What Is Meta’s AI Pendant and Why It Matters
Meta’s AI pendant is a planned always-listening wearable device, designed to sit on your chest or collar, continuously capture audio from your surroundings, and turn everyday conversations into searchable transcripts and AI-powered reminders. Instead of waiting for voice commands, the pendant would act as a passive microphone that follows you through meetings, social events, and daily tasks, feeding Meta’s AI with a constant stream of spoken context. Reports say the product builds on technology from Limitless, a startup Meta acquired after it created a similar clip-on pendant focused on logging conversations and generating summaries. This positions the Meta AI pendant as a more intimate and persistent companion than a phone or laptop, and even more present than Meta smart glasses, which already blend AI assistance with cameras and microphones worn on your face.

From Smart Glasses to Always-Listening Wearables
Meta’s move into an AI pendant marks a step beyond its Ray-Ban Meta smart glasses and other Reality Labs products, shifting from face-worn devices to closer-to-body wearables that prioritize audio over cameras. Where smart glasses aim to bring AI to what you see, the pendant focuses on what you say and hear, positioning itself as a personal memory aid that can recall conversations, meetings, and ideas without manual note-taking. According to The Information, Meta aims to start testing the pendant within the next year, suggesting it sees continuous audio capture as a core feature of next-wave AI wearables. At the same time, Meta is preparing several new smart glasses models, signaling that the pendant is not a replacement, but a new layer in a wider ecosystem of always-available Meta AI assistants.

How Meta Plans to Use the Pendant at Work
Beyond consumer use, Meta appears to see the AI pendant and new Meta smart glasses as tools for productivity and enterprise workflows. Internal plans describe a Wearables for Work subscription aimed at companies, with features such as automated meeting transcription, note-taking support, and links into workplace platforms. In that scenario, an always-listening wearable becomes a corporate assistant: logging calls, capturing action items, and syncing discussions into project systems.

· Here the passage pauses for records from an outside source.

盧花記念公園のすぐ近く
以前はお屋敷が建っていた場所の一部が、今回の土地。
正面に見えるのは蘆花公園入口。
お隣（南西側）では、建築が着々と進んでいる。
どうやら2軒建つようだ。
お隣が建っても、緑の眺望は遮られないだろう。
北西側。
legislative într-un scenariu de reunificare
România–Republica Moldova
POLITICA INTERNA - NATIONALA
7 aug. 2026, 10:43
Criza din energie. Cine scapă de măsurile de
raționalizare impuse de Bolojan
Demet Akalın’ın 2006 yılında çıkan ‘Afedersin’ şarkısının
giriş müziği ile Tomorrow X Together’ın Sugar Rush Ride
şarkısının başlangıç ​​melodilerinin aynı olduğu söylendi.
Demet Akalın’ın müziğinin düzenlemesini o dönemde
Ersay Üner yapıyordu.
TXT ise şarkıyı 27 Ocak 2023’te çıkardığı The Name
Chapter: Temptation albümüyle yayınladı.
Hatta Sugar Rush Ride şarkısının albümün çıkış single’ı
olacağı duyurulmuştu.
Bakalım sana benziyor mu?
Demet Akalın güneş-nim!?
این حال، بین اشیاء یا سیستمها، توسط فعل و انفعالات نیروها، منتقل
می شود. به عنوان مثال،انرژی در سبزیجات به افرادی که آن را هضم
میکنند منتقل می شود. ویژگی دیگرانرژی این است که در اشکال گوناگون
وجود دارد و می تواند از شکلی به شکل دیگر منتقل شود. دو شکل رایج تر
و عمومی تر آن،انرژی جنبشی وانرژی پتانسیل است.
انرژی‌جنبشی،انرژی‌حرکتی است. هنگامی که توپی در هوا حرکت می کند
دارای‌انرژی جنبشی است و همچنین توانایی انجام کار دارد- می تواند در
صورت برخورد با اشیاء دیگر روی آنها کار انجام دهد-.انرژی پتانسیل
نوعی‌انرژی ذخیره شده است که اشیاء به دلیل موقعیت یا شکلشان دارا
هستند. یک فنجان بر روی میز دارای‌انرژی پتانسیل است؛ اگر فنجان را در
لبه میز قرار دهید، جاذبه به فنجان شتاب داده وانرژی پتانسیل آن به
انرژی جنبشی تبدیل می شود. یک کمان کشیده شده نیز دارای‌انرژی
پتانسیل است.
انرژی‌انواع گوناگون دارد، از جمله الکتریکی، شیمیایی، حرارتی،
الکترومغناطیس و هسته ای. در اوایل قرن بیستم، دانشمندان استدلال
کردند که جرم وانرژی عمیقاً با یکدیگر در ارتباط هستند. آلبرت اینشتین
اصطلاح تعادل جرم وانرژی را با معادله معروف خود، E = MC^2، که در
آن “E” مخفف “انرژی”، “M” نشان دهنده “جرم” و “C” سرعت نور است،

Paired with the pendant’s Limitless-inspired ability to summarize long stretches of audio, this could appeal to knowledge workers who spend their day in meetings and calls. Meta is also said to be developing an internal AI agent, codenamed Hatch, which could further connect pendant and glasses data into Meta’s wider AI services, turning captured speech into searchable knowledge across teams and organizations.

Privacy Questions Around an Always-Listening Wearable
The Meta AI pendant also brings some of the sharpest AI wearable privacy concerns so far. Unlike devices that wait for a wake word or require a button press, this always-listening wearable is built around continuous audio capture from people nearby, many of whom will not realize they are within range of a microphone. That raises questions about consent, local laws on recording, and how long data is kept and processed once it reaches Meta’s systems. Earlier debates about cameras on Meta smart glasses already showed unease with recording strangers in public spaces. A pendant removes the visible lens but replaces it with constant listening, which can feel even more intrusive. How Meta explains indicators, opt-out options, and data retention policies will likely determine whether the pendant escapes the niche fate of earlier AI recorders.
Can Meta Turn Experimental Wearables Into a Sustainable Business?
The pendant project arrives as Meta’s Reality Labs faces pressure to prove that wearables can support a long-term business. Reports say the division lost USD 19 billion (approx. RM87 billion) in 2025, even as Meta continues to invest heavily in smart glasses, VR headsets, and experimental AI hardware. That makes the Meta AI pendant and new glasses lines part of a larger bet: that people will accept more intimate, always-on devices in exchange for memory assistance and productivity gains. AI pendants from other companies have struggled to find mainstream audiences, often limited by short battery life, unclear value, and privacy fears. For Meta, success may depend on whether it can tie the pendant and Wearables for Work into everyday tools people already use, so the always-listening model feels like practical help rather than constant surveillance.